The interim government announced the Awami League ban in May under the Anti-Terrorism Act, framing it as necessary while tribunal cases tied to protest deaths proceed; Law Affairs Adviser Asif Nazrul said the move was aimed at “ensuring national security and sovereignty,” according to an earlier AP report. With Awami League sidelined, scrutiny has intensified on Jamaat-e-Islami’s platform — including questions about women’s participation after Reuters reported the party has fielded no women candidates for the 300 elected seats.

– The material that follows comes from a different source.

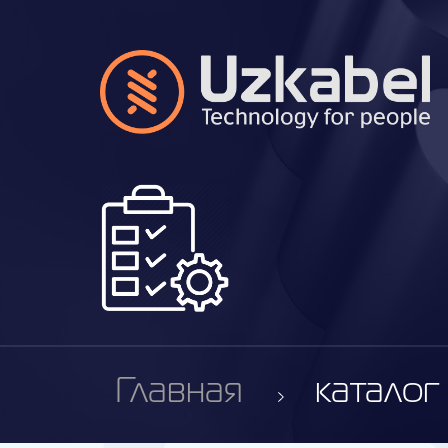
Главная
каталог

Jamaat-e-Islami’s long arc: from court ban to comeback
The party’s rise in 2026 is the latest turn in a long political cycle. In 2013, Bangladesh’s High Court declared Jamaat-e-Islami’s registration illegal, effectively barring it from elections, Reuters reported. During Sheikh Hasina’s rule, several senior Jamaat figures were convicted in war crimes cases tied to the 1971 independence war; in 2016, Jamaat-e-Islami leader Motiur Rahman Nizami was executed after a conviction, as described by Time.
After Hasina fled in August 2024, Bangladesh’s caretaker government revoked a ban on Jamaat-e-Islami and affiliated groups, saying it found no evidence of involvement in “terrorist activities,” Reuters reported. That decision, followed by Jamaat-e-Islami’s alliance-building, has helped set the stage for its strongest electoral bid in years.
Whether the recalibration reassures voters or deepens polarization may hinge on security during campaigning, voter turnout and how convincingly Jamaat-e-Islami can address concerns that its policy instincts will harden once in power. As women’s rights activist Shireen Huq told Reuters: “No matter what they say now, they will return to their dogma.”